Monday, 31 August 2009

Cambodia reduces troops, citing improved security

By SOPHENG CHEANG,Associated Press Writer
Monday, August 31

PHNOM PENH, Cambodia – Cambodia has reduced by half the number of troops patrolling a disputed 11th century temple along the Thai border, citing improved security and the need for soldiers to help farmers plant rice, a defense ministry spokesman said Monday.

Long-standing tensions over temple ownership reached a fever pitch in July 2008 when UNESCO, the U.N. cultural agency, approved Cambodia's bid to have Preah Vihear named a World Heritage Site. Thailand protested the move, claiming that it undermined its claim to a small amount of adjacent land.
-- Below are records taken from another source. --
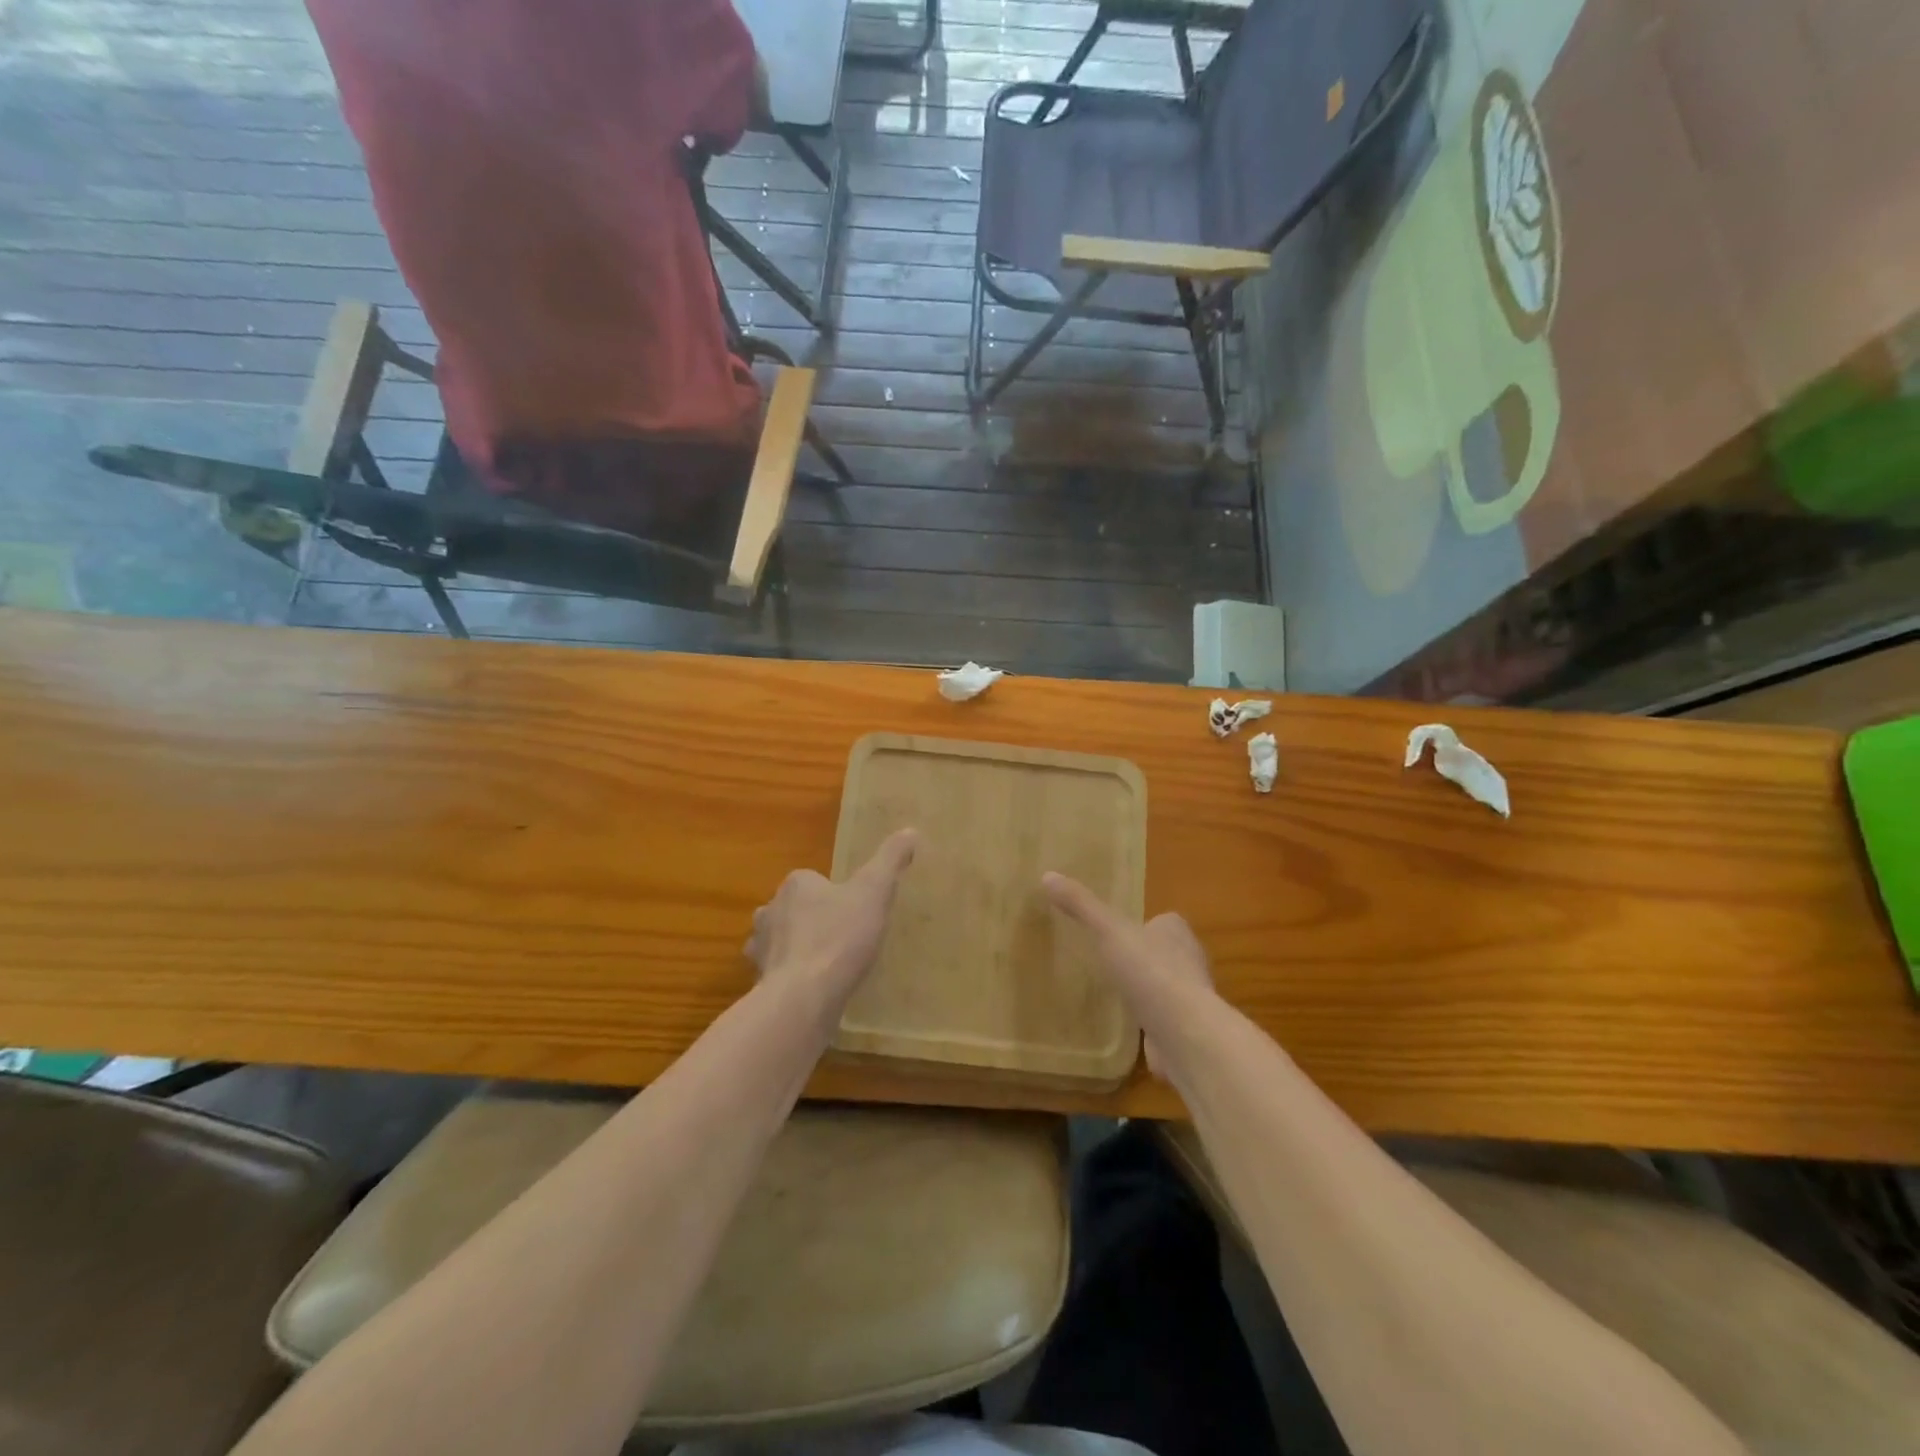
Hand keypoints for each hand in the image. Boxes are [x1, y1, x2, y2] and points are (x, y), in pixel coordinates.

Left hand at [746, 830, 919, 1005]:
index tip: (854, 910)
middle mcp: (770, 910)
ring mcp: (762, 948)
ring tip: (828, 964)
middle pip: (793, 909)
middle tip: (844, 937)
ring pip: (780, 940)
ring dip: (798, 948)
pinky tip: (815, 989)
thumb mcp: (874, 892)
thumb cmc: (840, 937)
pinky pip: (778, 973)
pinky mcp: (761, 981)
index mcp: (796, 885)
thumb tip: (909, 831)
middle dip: (811, 919)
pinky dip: (792, 977)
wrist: (803, 997)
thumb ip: (890, 860)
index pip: (812, 880)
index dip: (833, 893)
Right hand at [1042, 872, 1213, 1078]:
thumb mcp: (1108, 930)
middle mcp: (1190, 961)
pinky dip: (1149, 1022)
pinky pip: (1164, 1019)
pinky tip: (1128, 1027)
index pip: (1165, 921)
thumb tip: (1048, 875)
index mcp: (1177, 932)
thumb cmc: (1150, 970)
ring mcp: (1190, 998)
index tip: (1118, 932)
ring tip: (1116, 992)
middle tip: (1113, 961)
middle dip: (1144, 957)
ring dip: (1147, 989)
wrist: (1183, 1032)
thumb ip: (1081, 905)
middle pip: (1166, 952)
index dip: (1145, 924)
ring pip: (1166, 986)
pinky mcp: (1185, 1030)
Since then, there have been several gunbattles between Thai and Cambodian troops in the area and a number of soldiers from both sides have been killed or wounded. Both sides have refused to back away from their positions until now, with each saying it has the rightful claim to the land.

Lt. Gen. Chhum Socheat said the troop pullout began Wednesday and was completed Sunday. Along with soldiers, the army has withdrawn tanks and other heavy equipment from the site around the temple.
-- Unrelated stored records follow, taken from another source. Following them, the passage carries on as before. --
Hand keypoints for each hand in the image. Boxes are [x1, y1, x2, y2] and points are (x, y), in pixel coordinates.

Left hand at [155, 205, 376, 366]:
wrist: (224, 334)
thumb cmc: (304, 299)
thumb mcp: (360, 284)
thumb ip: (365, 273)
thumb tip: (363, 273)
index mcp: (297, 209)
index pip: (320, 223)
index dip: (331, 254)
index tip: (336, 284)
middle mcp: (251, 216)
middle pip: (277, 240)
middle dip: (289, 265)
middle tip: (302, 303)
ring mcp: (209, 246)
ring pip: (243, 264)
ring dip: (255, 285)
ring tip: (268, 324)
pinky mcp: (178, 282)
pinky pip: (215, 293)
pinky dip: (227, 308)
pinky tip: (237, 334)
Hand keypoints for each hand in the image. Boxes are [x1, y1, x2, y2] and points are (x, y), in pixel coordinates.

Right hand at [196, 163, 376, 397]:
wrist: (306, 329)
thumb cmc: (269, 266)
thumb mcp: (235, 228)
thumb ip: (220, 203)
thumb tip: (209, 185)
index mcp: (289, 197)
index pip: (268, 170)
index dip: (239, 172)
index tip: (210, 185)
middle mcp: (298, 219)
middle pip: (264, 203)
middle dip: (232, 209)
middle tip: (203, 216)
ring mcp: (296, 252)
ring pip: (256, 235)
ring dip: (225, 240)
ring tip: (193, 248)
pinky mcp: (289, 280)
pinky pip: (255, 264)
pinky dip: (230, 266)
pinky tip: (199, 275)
"We have pulled out 50 percent of our forces from the disputed border near Thailand because we thought that the situation there was getting better from day to day," Chhum Socheat said, refusing to provide specific troop numbers because of security concerns.

"We also want to tell the Thai side that Cambodia wants to solve the border problem by peaceful means and wants the border be a peaceful place," he added.

There was no immediate comment from the Thai Foreign Ministry.

The World Court awarded the temple to Cambodia in 1962, but sovereignty over the surrounding land has never been clearly resolved.

Cambodia and Thailand share a 500-mile (800-kilometer) land border, part of which has never been clearly demarcated because each country relies on different maps.